╭─ Provided data

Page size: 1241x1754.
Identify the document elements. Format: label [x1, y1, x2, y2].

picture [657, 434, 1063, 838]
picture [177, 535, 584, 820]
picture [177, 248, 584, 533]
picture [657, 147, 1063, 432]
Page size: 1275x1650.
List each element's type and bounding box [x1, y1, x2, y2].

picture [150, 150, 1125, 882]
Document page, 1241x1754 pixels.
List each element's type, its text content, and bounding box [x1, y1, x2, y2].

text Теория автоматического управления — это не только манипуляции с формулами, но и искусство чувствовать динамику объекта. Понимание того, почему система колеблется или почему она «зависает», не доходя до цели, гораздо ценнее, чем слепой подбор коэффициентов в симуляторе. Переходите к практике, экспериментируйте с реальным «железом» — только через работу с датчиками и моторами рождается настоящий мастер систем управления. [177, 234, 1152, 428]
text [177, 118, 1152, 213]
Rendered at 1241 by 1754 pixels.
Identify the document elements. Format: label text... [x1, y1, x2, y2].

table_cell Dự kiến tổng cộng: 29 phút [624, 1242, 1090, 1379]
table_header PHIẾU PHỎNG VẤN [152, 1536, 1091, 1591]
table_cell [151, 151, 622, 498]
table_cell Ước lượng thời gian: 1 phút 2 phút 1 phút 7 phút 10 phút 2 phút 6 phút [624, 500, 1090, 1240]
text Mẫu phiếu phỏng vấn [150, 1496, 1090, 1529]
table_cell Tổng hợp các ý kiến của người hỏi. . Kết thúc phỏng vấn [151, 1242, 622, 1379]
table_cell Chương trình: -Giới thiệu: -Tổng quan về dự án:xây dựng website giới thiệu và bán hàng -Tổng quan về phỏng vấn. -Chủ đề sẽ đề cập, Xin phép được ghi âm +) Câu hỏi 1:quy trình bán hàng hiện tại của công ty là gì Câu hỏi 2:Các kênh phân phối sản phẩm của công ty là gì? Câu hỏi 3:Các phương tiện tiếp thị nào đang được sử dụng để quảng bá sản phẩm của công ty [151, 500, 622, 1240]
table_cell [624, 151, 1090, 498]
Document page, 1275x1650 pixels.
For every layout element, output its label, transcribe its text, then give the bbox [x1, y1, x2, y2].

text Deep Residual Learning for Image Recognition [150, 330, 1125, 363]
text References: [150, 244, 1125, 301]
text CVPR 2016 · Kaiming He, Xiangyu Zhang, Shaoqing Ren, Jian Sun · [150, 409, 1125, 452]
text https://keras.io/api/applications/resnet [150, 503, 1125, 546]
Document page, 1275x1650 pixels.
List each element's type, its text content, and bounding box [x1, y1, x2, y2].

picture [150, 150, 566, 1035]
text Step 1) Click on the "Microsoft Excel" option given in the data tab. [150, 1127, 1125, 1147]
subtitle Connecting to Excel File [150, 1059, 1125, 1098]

╰─

■ **Assignment**
Restate the records above verbatim up to and including the line containing "Document page, 1241x1754 pixels.".

■ **Written solution**
Page size: 1241x1754.
Identify the document elements. Format: label [x1, y1, x2, y2].

picture [657, 434, 1063, 838]
picture [177, 535, 584, 820]
picture [177, 248, 584, 533]
picture [657, 147, 1063, 432]
Page size: 1275x1650.
List each element's type and bounding box [x1, y1, x2, y2].

picture [150, 150, 1125, 882]
Document page, 1241x1754 pixels.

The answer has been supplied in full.